Home Solutions Restricted Stock — In conjunction with BioScrip’s 2016 acquisition of Home Solutions, Inc., 7.1 million (1.8 million equivalent shares after adjusting for the reverse stock split) restricted shares of common stock were issued, of which 3.1 million (0.8 million equivalent shares after adjusting for the reverse stock split) of these units vest upon the closing price of the Company’s common stock averaging at or above $4.00 per share ($16.00 per share after adjusting for the reverse stock split) over 20 consecutive trading days prior to December 31, 2019 and 4.0 million (1.0 million equivalent shares after adjusting for the reverse stock split) of these units vest upon the closing price of the Company’s common stock averaging at or above $5.00 per share ($20.00 per share after adjusting for the reverse stock split) over 20 consecutive trading days prior to December 31, 2019. The restricted stock expired on December 31, 2019. As discussed in Note 1, Nature of Operations and Presentation of Financial Statements, 28,193,428 common shares (7,048,357 equivalent shares after adjusting for the reverse stock split) issued to HC I in conjunction with the Merger are held in escrow to prevent dilution related to the vesting of the Home Solutions restricted stock. In the event the Home Solutions restricted stock expires unvested, the 28,193,428 common shares (7,048,357 equivalent shares after adjusting for the reverse stock split) held in escrow will be returned to the Company and canceled. As of December 31, 2019, the Home Solutions restricted stock remained in escrow pending final resolution of this matter.
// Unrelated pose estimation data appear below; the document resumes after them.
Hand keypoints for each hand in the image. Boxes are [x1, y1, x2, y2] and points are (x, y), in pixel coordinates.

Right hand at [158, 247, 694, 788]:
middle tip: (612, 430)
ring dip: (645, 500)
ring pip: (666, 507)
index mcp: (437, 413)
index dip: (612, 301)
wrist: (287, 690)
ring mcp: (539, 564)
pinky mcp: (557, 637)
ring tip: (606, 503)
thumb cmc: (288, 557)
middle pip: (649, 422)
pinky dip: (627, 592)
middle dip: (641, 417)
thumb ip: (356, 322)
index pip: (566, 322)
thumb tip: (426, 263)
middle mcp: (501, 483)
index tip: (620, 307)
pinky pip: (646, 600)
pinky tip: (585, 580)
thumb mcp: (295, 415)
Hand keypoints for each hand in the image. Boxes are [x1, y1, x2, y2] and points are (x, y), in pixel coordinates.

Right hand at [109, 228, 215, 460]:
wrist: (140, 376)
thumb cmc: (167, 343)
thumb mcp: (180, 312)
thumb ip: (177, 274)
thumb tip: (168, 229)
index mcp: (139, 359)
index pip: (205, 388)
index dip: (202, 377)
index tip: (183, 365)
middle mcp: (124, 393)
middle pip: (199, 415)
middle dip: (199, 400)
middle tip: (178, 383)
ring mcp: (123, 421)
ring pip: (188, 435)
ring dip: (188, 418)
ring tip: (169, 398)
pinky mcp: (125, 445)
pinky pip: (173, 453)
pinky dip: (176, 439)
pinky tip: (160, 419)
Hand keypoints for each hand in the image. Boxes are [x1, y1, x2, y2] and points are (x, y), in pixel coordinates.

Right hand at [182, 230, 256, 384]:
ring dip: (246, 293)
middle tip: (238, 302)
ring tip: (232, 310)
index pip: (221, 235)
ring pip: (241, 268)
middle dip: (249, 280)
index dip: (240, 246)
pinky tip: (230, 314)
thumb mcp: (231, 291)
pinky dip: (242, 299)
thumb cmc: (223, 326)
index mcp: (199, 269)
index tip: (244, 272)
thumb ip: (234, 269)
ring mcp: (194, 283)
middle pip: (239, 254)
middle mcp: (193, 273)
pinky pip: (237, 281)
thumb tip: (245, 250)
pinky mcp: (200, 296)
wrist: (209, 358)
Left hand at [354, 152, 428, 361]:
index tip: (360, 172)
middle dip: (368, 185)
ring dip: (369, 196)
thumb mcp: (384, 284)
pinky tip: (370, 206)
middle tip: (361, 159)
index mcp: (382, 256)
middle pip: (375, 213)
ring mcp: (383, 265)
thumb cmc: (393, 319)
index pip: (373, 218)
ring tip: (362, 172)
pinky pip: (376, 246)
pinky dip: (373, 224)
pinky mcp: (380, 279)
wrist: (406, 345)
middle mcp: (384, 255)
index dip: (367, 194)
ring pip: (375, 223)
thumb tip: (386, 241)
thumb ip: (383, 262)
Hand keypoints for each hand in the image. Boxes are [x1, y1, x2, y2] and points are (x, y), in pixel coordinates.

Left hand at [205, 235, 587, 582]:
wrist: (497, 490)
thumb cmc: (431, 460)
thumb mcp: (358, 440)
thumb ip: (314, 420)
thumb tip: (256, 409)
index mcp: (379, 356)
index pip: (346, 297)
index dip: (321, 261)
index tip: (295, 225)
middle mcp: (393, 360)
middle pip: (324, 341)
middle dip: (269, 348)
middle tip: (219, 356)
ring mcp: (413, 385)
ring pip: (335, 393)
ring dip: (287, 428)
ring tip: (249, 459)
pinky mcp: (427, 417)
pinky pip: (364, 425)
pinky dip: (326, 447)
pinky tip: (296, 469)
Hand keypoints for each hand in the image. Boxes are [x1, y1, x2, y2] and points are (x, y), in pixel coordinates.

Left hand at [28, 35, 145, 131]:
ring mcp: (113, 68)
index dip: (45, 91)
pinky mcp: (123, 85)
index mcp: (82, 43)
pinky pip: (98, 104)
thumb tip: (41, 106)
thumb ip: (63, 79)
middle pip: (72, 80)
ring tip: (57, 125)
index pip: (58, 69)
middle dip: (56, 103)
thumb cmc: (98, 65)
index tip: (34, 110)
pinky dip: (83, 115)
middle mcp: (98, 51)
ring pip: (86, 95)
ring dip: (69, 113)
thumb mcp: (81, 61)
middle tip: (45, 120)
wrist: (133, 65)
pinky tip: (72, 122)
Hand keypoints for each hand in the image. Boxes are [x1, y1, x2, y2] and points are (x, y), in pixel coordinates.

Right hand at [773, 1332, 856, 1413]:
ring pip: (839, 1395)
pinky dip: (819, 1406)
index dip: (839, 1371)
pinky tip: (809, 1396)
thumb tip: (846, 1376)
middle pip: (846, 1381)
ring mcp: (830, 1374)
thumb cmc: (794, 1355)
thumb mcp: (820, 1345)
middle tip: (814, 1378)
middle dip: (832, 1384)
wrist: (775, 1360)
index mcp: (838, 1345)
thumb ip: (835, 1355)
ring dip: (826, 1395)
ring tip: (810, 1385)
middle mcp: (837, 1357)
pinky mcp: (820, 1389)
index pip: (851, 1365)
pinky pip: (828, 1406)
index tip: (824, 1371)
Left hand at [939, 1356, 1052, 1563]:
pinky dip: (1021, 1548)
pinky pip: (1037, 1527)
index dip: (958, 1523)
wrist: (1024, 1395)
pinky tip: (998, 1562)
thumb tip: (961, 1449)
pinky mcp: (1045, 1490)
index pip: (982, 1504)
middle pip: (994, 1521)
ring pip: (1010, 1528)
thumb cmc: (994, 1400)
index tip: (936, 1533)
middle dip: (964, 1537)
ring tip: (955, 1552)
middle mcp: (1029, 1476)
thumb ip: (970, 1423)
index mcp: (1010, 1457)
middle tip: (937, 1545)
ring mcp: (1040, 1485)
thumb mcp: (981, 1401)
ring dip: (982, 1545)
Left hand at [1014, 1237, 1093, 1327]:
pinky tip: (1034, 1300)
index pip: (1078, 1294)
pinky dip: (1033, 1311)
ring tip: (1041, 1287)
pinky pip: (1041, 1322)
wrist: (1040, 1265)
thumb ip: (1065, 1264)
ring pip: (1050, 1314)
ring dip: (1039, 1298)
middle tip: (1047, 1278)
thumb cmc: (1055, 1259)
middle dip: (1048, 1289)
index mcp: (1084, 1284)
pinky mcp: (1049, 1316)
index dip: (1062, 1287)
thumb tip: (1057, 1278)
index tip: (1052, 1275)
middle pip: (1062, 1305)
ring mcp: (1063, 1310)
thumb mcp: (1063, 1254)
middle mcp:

Treasury Stock — During the year ended December 31, 2019, 1,160,469 shares (290,117 equivalent shares after adjusting for the reverse stock split) were surrendered to satisfy tax withholding obligations on the exercise of stock options and the vesting of restricted stock awards with a cost basis of $2.5 million, of which $2.4 million remains held in treasury as of December 31, 2019. At December 31, 2019, the Company held 1,534,886 shares (383,722 equivalent shares after adjusting for the reverse stock split) of treasury stock. No treasury stock existed prior to the Merger.
Preferred Stock — In conjunction with the Merger, all legacy BioScrip preferred stock was settled, and no preferred stock is outstanding as of December 31, 2019. There was no preferred stock existing as of December 31, 2018.